Egg Price Viz
An interactive visualization tracking caged egg prices over time.
Overview
Recently, in both 2024 and 2022 egg prices across the country soared. Largely, due to the outbreak of the Avian Influenza commonly known as the “bird flu” in farms across the country. The research group I’m currently working with wanted to study the affect of the flu as well as regional disparities, supply shocks, and the growing premium consumers pay for cage-free eggs. So I was tasked with unloading, processing and performing an elementary visualization of the data.
The Data
The underlying data comes from the Nielsen Retail Measurement Services (RMS) scanner dataset, a commercial dataset covering weekly point-of-sale transactions across thousands of U.S. grocery stores. Each observation records the number of units sold, the price charged, and a product UPC identifier, which can be linked to detailed product attributes.

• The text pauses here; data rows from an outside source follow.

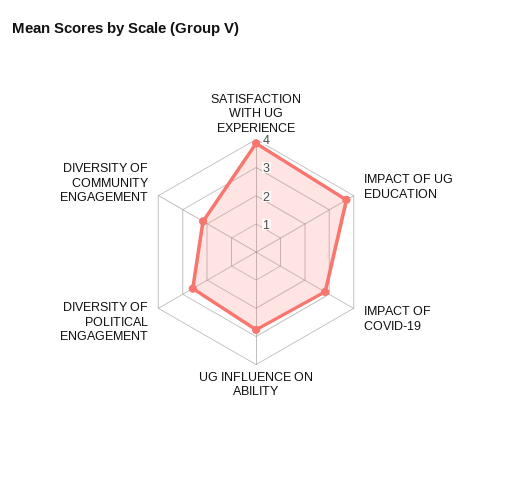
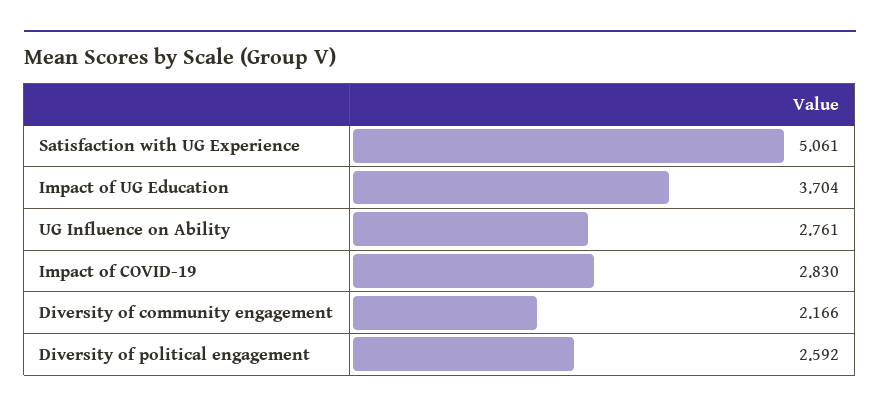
  {
-   "SATISFACTION WITH UG EXPERIENCE": 4,
+   "SATISFACTION WITH UG EXPERIENCE": 5.061,
    "IMPACT OF UG EDUCATION": 3.704,
    "IMPACT OF COVID-19": 2.83,
    "UG INFLUENCE ON ABILITY": 2.761,
    "DIVERSITY OF POLITICAL ENGAGEMENT": 2.592,
    "DIVERSITY OF COMMUNITY ENGAGEMENT": 2.166
  }

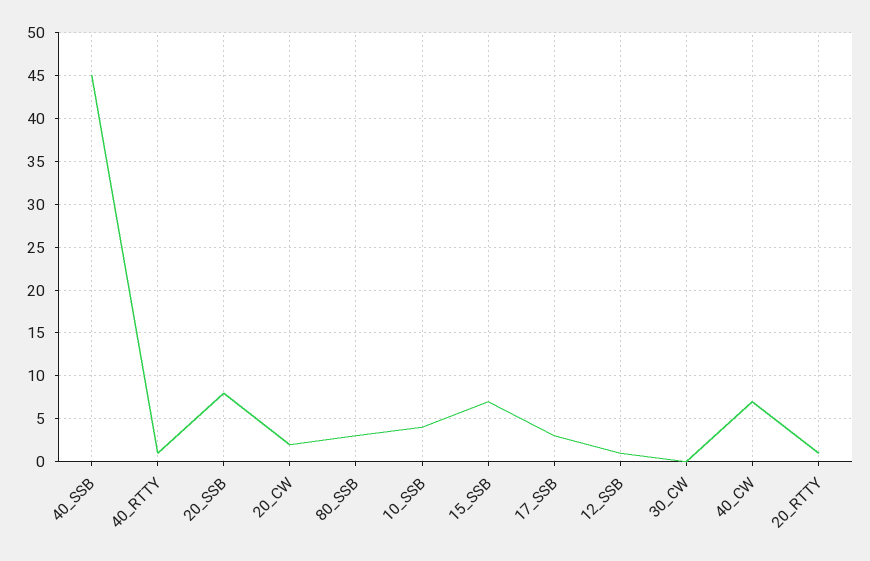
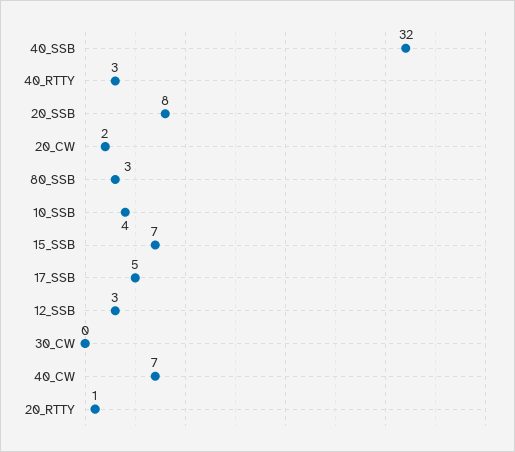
  {
-   "40_SSB": 45,
+   "40_SSB": 32,
-   "40_RTTY": 1,
+   "40_RTTY": 3,
    "20_SSB": 8,
    "20_CW": 2,
    "80_SSB": 3,
    "10_SSB": 4,
    "15_SSB": 7,
-   "17_SSB": 3,
+   "17_SSB": 5,
-   "12_SSB": 1,
+   "12_SSB": 3,
    "30_CW": 0,
    "40_CW": 7,
    "20_RTTY": 1
  }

For research purposes the egg product data was filtered by:
- Category: Chicken eggs only
- Size: Standard dozen (12 COUNT)
- Color: White eggs only
- Excluded: Organic eggs (USDA Organic Seal or any organic claim), pasture-raised eggs
- Split by: Cage-free vs. conventional (caged)
How I Built It
-
Data collection
The raw movement files — one per year (2021–2024) — were pulled from the Nielsen RMS archive. Each annual file contains tens of millions of transaction rows. Product hierarchy, description, and attribute files were loaded alongside and merged by UPC to build a detailed table.
-
Processing
The processing pipeline is built in Python using pandas and parallelized with joblib. Because egg movement files more than 20 million rows per year, the data is sliced into chunks and each chunk is processed in parallel before results are concatenated.

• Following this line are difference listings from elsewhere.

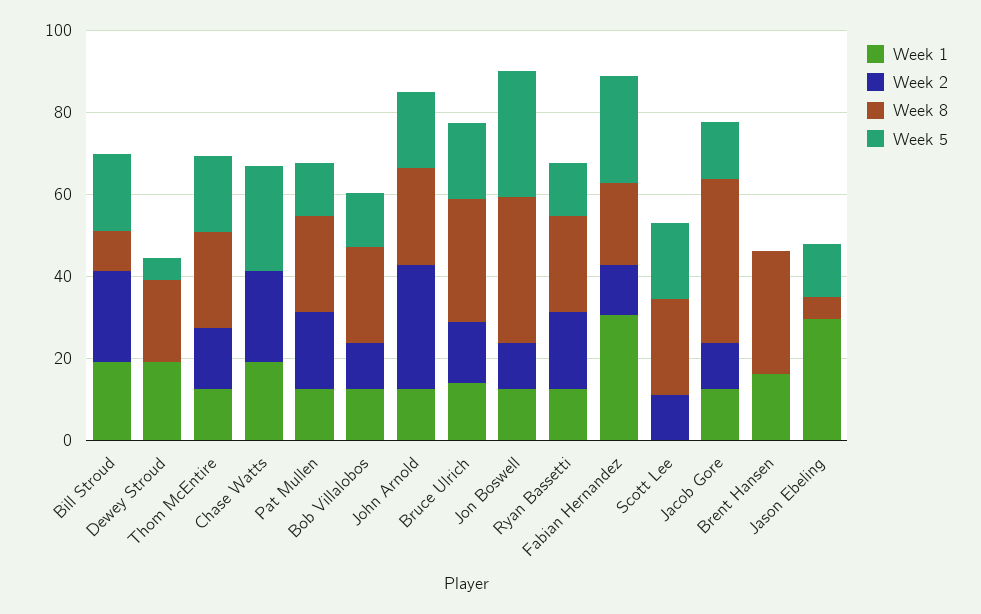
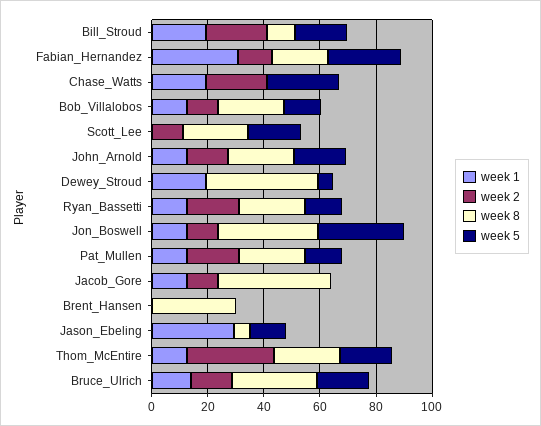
  {
    "Week 1": {
      "Bill Stroud": 20,
      "Dewey Stroud": 20,
      "Thom McEntire": 15,
      "Chase Watts": 20,
      "Pat Mullen": 15,
      "Bob Villalobos": 15,
      "John Arnold": 15,
      "Bruce Ulrich": 15,
      "Jon Boswell": 15,
      "Ryan Bassetti": 15,
      "Fabian Hernandez": 30,
      "Scott Lee": 0,
      "Jacob Gore": 15,
-     "Brent Hansen": 15,
+     "Brent Hansen": 0,
      "Jason Ebeling": 30
    },
    "Week 2": {
      "Bill Stroud": 20,
      "Dewey Stroud": 0,
-     "Thom McEntire": 15,
+     "Thom McEntire": 30,
      "Chase Watts": 20,
      "Pat Mullen": 20,
      "Bob Villalobos": 10,
-     "John Arnold": 30,
+     "John Arnold": 15,
      "Bruce Ulrich": 15,
      "Jon Boswell": 10,
      "Ryan Bassetti": 20,
      "Fabian Hernandez": 10,
      "Scott Lee": 10,
      "Jacob Gore": 10,
      "Brent Hansen": 0,
      "Jason Ebeling": 0
    },
    "Week 8": {
      "Bill Stroud": 10,
-     "Dewey Stroud": 20,
+     "Dewey Stroud": 40,
      "Thom McEntire": 25,
      "Chase Watts": 0,
      "Pat Mullen": 25,
      "Bob Villalobos": 25,
      "John Arnold": 25,
      "Bruce Ulrich": 30,
      "Jon Boswell": 35,
      "Ryan Bassetti": 25,
      "Fabian Hernandez": 20,
      "Scott Lee": 25,
      "Jacob Gore": 40,
      "Brent Hansen": 30,
      "Jason Ebeling": 5
    },
    "Week 5": {
      "Bill Stroud": 20,
      "Dewey Stroud": 5,
      "Thom McEntire": 20,
      "Chase Watts": 25,
      "Pat Mullen": 15,
      "Bob Villalobos": 15,
      "John Arnold": 20,
      "Bruce Ulrich": 20,
      "Jon Boswell": 30,
      "Ryan Bassetti": 15,
      "Fabian Hernandez": 25,
      "Scott Lee": 20,
-     "Jacob Gore": 15,
+     "Jacob Gore": 0,
      "Brent Hansen": 0,
      "Jason Ebeling": 15
    }
  }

Within each chunk, the pipeline:
- Merges product characteristics onto movement rows to bring in size, segment, and cage-free status
- Merges store metadata to attach county FIPS codes and apply validity filters
- Computes quantity (units × size_unit × multi) and unit price (price / (prmult × size_unit × multi)) for each transaction
- Drops rows with invalid dates, missing fields, or stores that fail quality checks
- Aggregates to the county × week × cage-free level, summing quantity and revenue, and counting distinct stores
-
Visualization
The maps are built with Plotly Express choropleth, using the publicly hosted GeoJSON file for U.S. county boundaries. Each county is colored by its average weekly egg price, and an animation slider steps through each week in the dataset.
The color scale is clipped to the 2nd–98th percentile of prices to prevent outliers from washing out regional variation. Both maps are exported as self-contained HTML files for embedding.
-
Challenges
I’ve done aggregation of Nielsen IQ data of different products in the past but they were usually store > upc > year, retailer > quarter > dma, etc. So the processing & aggregation wasn’t too different.
But a unique requirement was computing n_stores — the number of distinct stores observed per county per week. This sounds simple, but parallelization gets in the way becase when you split the movemnet data into chunks, a single store’s transactions can land in multiple chunks
When you split the data into chunks, a single store’s transactions can land in multiple chunks If you simply sum a nunique() count across chunks, like I did at first, you’ll overcount: a store appearing in both chunk 1 and chunk 2 would be counted twice in the final aggregation.
What I did is to collect store identifiers as frozensets rather than counts within each chunk, then take the union of those sets across chunks before measuring their size.
Tools Used
- Python — core language
- Pandas — data cleaning, merging, and aggregation
- NumPy — unit conversion and numeric operations
- joblib — parallel chunk processing
- Plotly Express — animated choropleth maps
- Nielsen RMS — retail scanner data source